ROASTED CORN! There is nothing more refreshing and satisfying for my teeth and gums than some roasted corn on the cob! Lather these in butter and I'll have kernels permanently wedged between my teeth within 5 seconds of the carny handing it to me.
But in Santa Cruz, they do NOT play...they stay stacked with the ELOTE condiments! You build your own damn elote, leaving your cheesyass destiny in your own hands. It alllll starts right here, at the MAYO pump. I gave it a good 80 pumps until the carpal tunnel started to act up.
All you need right here: parmesan cheese, cayenne pepper, chili sauce, salt, pepper...THE WORKS! Actually you can't see the parmesan cheese in this picture because my homie, Gabby was probably molesting it somewhere.
This is Gabby's elote...notably more cheesy than my own.
And this belongs in some sort of a Mexican art museum somewhere. If anyone knows of any, holla at ya girl cause I have a shitload of potentially prize winning Mexican food photographs.

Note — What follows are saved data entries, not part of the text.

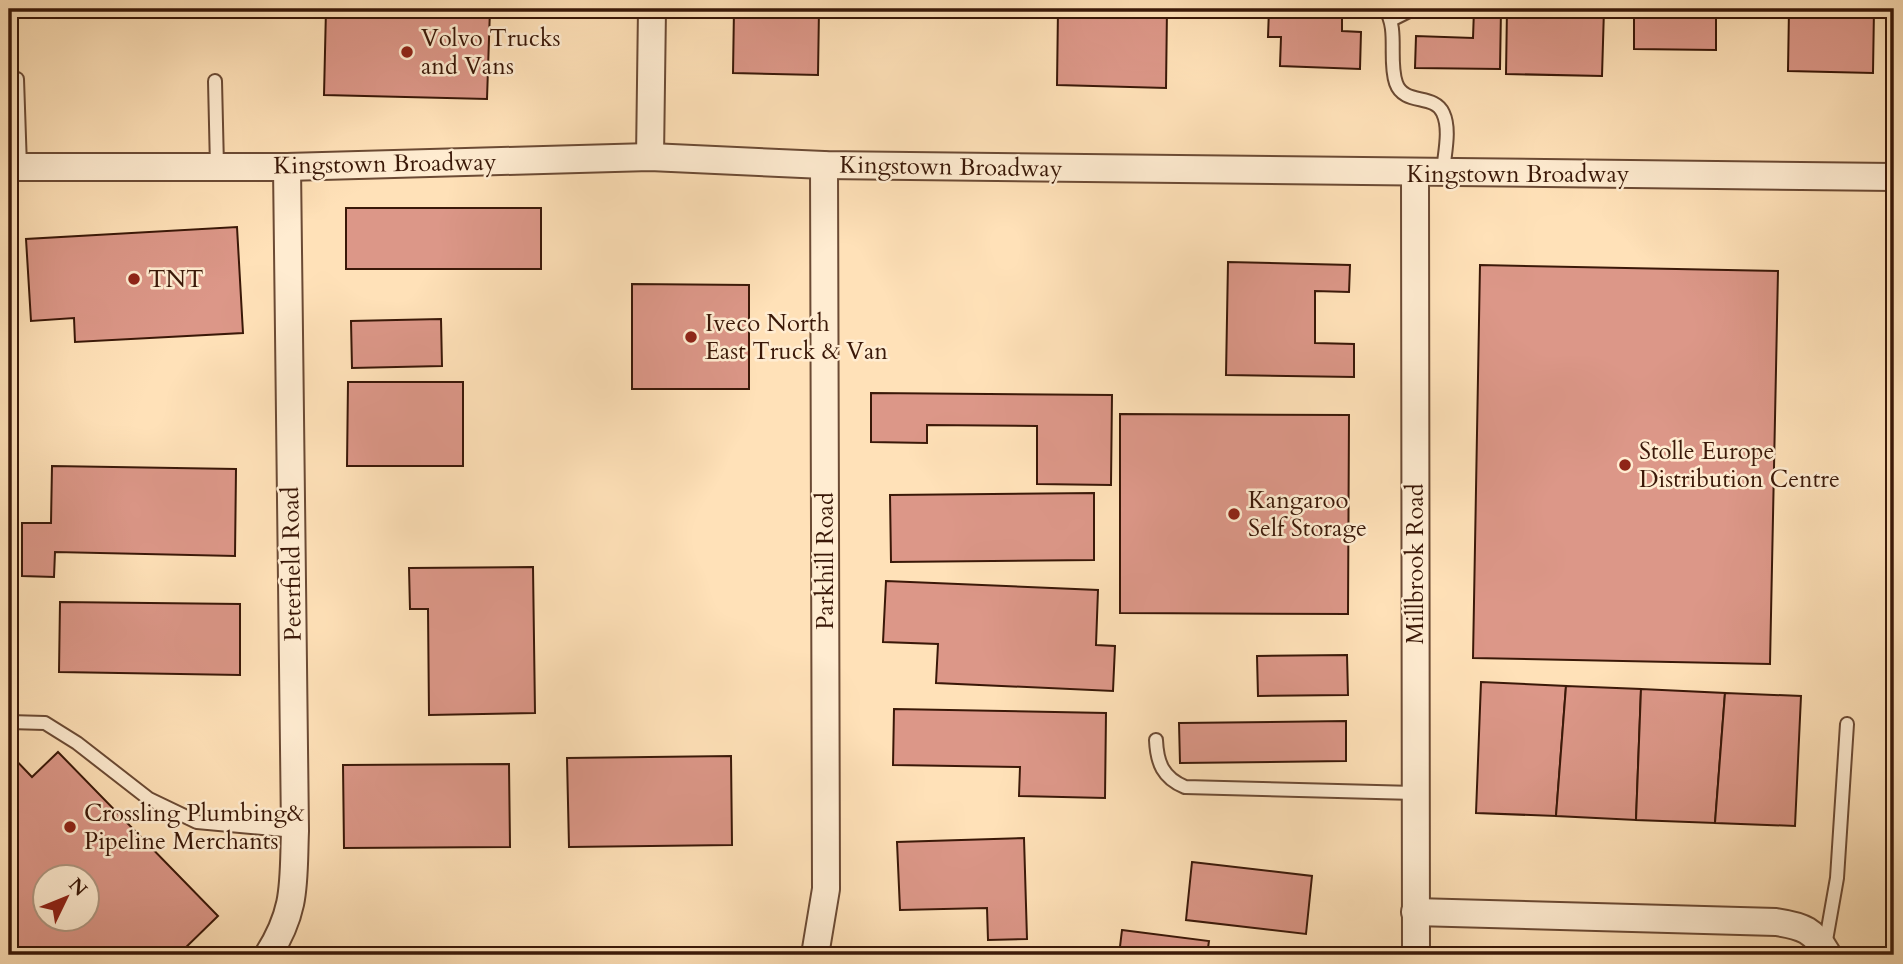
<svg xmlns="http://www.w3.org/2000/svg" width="1903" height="964" font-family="Cardo,serif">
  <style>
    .building { fill: #dc9788; stroke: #3a1808; stroke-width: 2; fill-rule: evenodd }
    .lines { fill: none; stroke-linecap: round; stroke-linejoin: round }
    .lane-casing { stroke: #6b4a34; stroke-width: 16 }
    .street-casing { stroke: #6b4a34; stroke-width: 30 }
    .lane { stroke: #ffecd1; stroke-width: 12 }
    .street { stroke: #ffecd1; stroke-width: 26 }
    .poi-dot { fill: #8f2418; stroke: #ffecd1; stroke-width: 2.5 }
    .labels { text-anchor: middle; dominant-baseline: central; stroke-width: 5; stroke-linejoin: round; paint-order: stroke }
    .poi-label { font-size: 24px; fill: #3a1808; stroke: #ffecd1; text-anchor: start }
    .street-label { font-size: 24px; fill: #3a1808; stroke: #ffecd1 }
  </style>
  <rect width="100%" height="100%" fill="#ffe1b8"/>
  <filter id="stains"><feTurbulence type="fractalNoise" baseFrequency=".00286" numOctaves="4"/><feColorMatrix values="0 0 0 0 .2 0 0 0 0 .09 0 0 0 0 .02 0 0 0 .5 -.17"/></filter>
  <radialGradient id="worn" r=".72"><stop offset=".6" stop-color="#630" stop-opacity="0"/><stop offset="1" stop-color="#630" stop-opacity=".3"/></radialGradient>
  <!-- building -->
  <g class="building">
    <polygon points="326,9 490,9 487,99 324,95"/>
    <polygon points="734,9 819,9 818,75 733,73"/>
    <polygon points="1058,9 1167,9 1166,88 1057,85"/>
    <polygon points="1269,9 1342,9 1342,31 1361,32 1360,69 1280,66 1281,37 1268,37"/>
    <polygon points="1474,9 1501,9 1500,69 1415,68 1416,36 1473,38"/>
    <polygon points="1507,9 1604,9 1602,76 1506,74"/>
    <polygon points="1634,9 1716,9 1716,50 1634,49"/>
    <polygon points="1789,9 1874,9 1873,73 1788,71"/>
    <rect x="346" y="208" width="195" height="61"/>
    <polygon points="237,227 243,333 75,342 74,318 31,321 26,239"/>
    <polygon points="1228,262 1350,265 1349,292 1315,291 1315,343 1354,344 1354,377 1226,375"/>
    <polygon points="1480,265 1778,271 1770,664 1473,658"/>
    <polygon points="632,284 749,285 749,389 632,389"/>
    <polygon points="441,319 442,366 352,368 351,321"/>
    <polygon points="348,382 463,382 463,466 347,466"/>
    <polygon points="871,393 1112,395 1111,485 1037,484 1037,426 927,425 927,443 871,442"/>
    <polygon points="1120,414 1349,415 1348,614 1120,613"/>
    <polygon points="52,466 236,469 235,556 55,552 54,577 22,576 22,523 51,523"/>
    <polygon points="1094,493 1094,560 891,562 890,495"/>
    <polygon points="533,567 535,713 429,715 428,609 410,609 409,568"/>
    <polygon points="886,581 1098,590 1096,645 1115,646 1113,691 936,683 938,644 883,642"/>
    <polygon points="60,602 240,604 240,675 59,672"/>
    <polygon points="1347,655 1348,695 1258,696 1257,656"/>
    <polygon points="1481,682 1566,686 1556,816 1476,813"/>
    <polygon points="1566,686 1641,689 1636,820 1556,816"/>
    <polygon points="1641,689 1725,693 1715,823 1636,820"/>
    <polygon points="1725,693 1801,696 1795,826 1715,823"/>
    <polygon points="894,709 1106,713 1105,798 1019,796 1020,767 893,765"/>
    <polygon points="1346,721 1346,761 1180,763 1179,723"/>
    <path d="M58,752L218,916L178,955H9V753L32,777ZM46,876H88V918H46Z"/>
    <polygon points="731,756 732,845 569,847 567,758"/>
    <polygon points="509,764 510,847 344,848 343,765"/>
    <polygon points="1024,838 1027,939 988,940 987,908 900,910 897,842"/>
    <polygon points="1192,862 1312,876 1306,934 1186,920"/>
    <polygon points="1122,930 1209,941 1207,955 1119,955"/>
  </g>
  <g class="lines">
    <defs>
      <g id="lane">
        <path d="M1385,9C1399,29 1388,60 1396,83C1404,106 1434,93 1443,113C1451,130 1444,155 1443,173"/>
        <polyline points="1391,20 1413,9"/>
        <polyline points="17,79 20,167"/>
        <polyline points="215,81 217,167"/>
        <polyline points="9,722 45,723 77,743 149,799 197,822 295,831"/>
        <path d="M1156,740C1157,763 1163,778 1185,787L1415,793"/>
        <polyline points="1825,946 1837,878 1847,724"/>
      </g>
      <g id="street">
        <polyline points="650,157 652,9"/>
        <polyline points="9,167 287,167 650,157 824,165 1894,177"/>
        <polyline points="1415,173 1416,955"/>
        <path d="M1415,912L1776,922C1803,926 1814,930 1828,955"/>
        <path d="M268,955C297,909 293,883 295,831L287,167"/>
        <polyline points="815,955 826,889 824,165"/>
      </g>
    </defs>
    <!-- lane casing -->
    <use href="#lane" class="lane-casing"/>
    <!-- street casing -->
    <use href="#street" class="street-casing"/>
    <!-- lane -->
    <use href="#lane" class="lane"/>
    <!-- street -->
    <use href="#street" class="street"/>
  </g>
  <!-- markers -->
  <g class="poi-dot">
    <circle cx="407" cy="52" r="7"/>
    <circle cx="134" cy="279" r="7"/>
    <circle cx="691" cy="337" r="7"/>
    <circle cx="1625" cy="465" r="7"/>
    <circle cx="1234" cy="514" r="7"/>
    <circle cx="70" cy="827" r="7"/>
  </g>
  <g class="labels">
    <!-- poi labels -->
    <g class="poi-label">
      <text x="421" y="38">Volvo Trucks<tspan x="421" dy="28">and Vans</tspan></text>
      <text x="148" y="279">TNT</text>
      <text x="705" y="323">Iveco North<tspan x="705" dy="28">East Truck &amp; Van</tspan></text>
      <text x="1639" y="451">Stolle Europe<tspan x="1639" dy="28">Distribution Centre</tspan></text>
      <text x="1248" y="500">Kangaroo<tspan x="1248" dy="28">Self Storage</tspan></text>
      <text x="84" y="813">Crossling Plumbing&amp;<tspan x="84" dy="28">Pipeline Merchants</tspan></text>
    </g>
    <!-- street labels -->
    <g class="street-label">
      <text transform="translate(385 164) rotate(-1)">Kingstown Broadway</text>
      <text transform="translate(951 167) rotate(1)">Kingstown Broadway</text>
      <text x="1518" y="174">Kingstown Broadway</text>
      <text transform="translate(825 561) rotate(-90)">Parkhill Road</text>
      <text transform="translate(292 564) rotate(-91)">Peterfield Road</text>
      <text transform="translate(1415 564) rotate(-90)">Millbrook Road</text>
    </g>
  </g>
  <!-- margin -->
  <rect width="1903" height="964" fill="none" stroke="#ffe1b8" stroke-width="35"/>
  <rect x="10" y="10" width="1882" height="943" fill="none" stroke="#3a1808" stroke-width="3.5"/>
  <rect x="18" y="18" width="1868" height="929" fill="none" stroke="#3a1808" stroke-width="2"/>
  <!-- north arrow -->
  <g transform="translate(66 898) rotate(47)"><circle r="33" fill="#ffecd1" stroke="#b09781" stroke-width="2"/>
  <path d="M0-5L12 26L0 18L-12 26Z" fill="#8f2418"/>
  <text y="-10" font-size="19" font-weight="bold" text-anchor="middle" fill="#3a1808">N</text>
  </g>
  <rect width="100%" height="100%" filter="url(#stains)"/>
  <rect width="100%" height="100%" fill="url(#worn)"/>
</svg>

SMORES! I didn't know this delicacy propelled itself into carny food world, but it makes tons of sense, its delicious, bad for you, and you could probably easily make this for yourself for a fraction of the price. But everyone knows that food tastes better when its prepared by the hands of a carny.
Popcorn is a must and they're like negative calories because after all, its just air.
A jumbo pickle. Funny, cause I found myself in a jumbo pickle the next day when I found out that my jeans no longer fit around my fat ass.
CORN DOGS AND CHICKEN TENDERS! Corn dogs are vital to the carny experience. I was planning on getting a foot long corn dog, but it was already the end of our two hour run at the Boardwalk and I didn't want my arteries to explode in public.
So after all that, we found that we still were not full and so, we went to eat pho at some place in Oakland. It was decent. Also, after partying that night, we found ourselves in line at the Jack in the Box drive thru.
And so at the end of the day, I was channeling a different kind of Carny...
(Pre-Op, folks. Not Post)
Comments
Where did you find such a wonderful way to add another layer to your back side?
I wish I knew so I could add it to my layers.